La desnutrición en las primeras etapas de la vida aumenta el riesgo de desarrollar diabetes tipo 2, hipertensión, ictus, EPOC y osteoporosis

Cerca del  cuarenta por ciento de las embarazadas en África y Asia padecen anemia y cada año, unos 13 millones de niños nacen con un peso peligrosamente bajo, de menos de 2 kilos y medio

La desnutrición en las primeras etapas de la vida aumenta el riesgo de desarrollar diabetes tipo 2, hipertensión, ictus, EPOC y osteoporosis

 

La directora general de la Organización Mundial de la Salud (OMS), la doctora Margaret Chan, ha destacado, durante su intervención en el marco de la reunión de alto nivel que Naciones Unidas celebra en Nueva York, la "importancia crítica" de la nutrición a la hora de prevenir las enfermedades no transmisibles, un aspecto que, dice, se ha olvidado de forma errónea en las últimas décadas.

Las tasas de lactancia materna se han estancado. En todo el mundo, sólo el 35 por ciento de los bebés son alimentados únicamente de leche materna durante los seis primeros meses de vida,  recuerda Chan.

A su juicio, para mejorar la nutrición en el mundo "se han perdido muchas oportunidades, muchas de ellas con consecuencias a largo plazo". "Celebro que se preste atención en una reunión de alto nivel a la nutrición como una oportunidad para ponerse al día", asevera.

Existen problemas desde hace tiempo vinculados a la desnutrición y a las deficiencias de nutrientes que sufren algunos niños durante los primeros años de vida, entre los que se encuentran la elevada mortalidad y los daños en el crecimiento y las funciones mentales, ha indicado.

Según Chan, han aparecido nuevas preocupaciones que se deben tener en cuenta y que apremian a la acción, entre ellas  el creciente número de mujeres que presentan sobrepeso y obesidad en el momento de quedar embarazadas, lo que eleva su riesgo de desarrollar diabetes y tener hijos también con riesgo de diabetes.

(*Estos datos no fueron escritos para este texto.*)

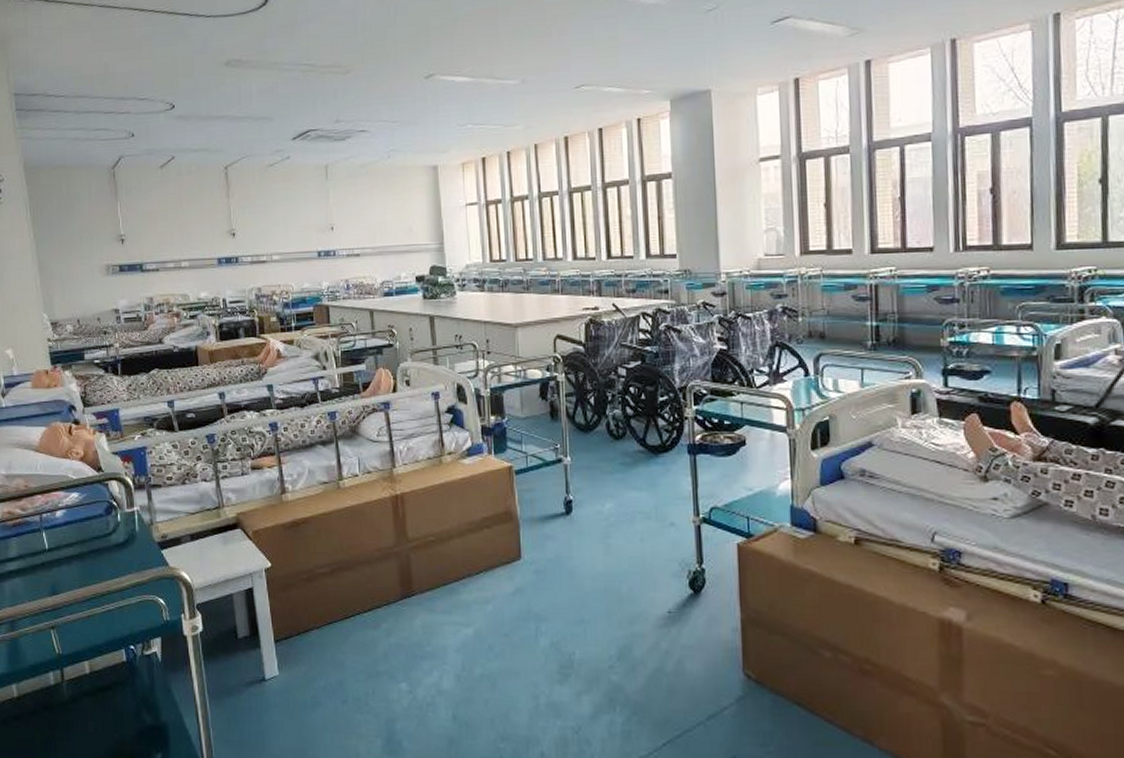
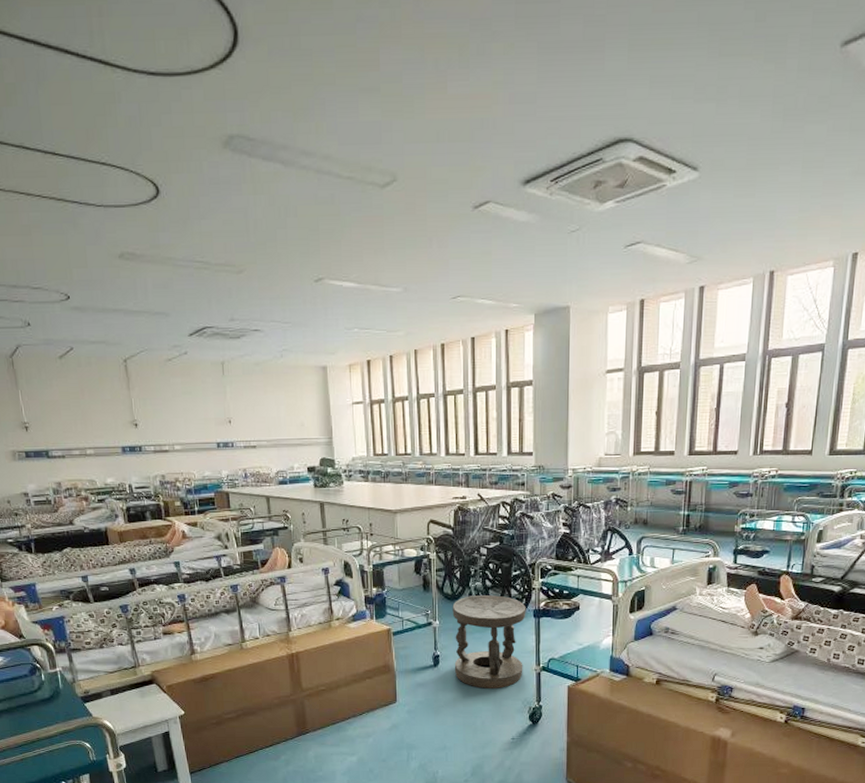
stool: none [586,426,678,545] -> present [452,595,526,689]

"En el otro extremo tenemos el daño que hace la desnutrición durante los primeros 100 días de vida, desde la gestación hasta la niñez temprana. Como sabemos ahora, este daño, que suele ser irreversible, eleva el riesgo de que aparezcan enfermedades no transmisibles a lo largo de la vida", explica.

Invertir en que los recién nacidos tengan una buena nutrición durante los primeros cien días de vida proporcionaría, dice, importantes beneficios que durarán toda una vida. A su juicio, muchas de las medidas de promoción de la salud destinadas a lograr este objetivo son "llamativamente simples y asequibles".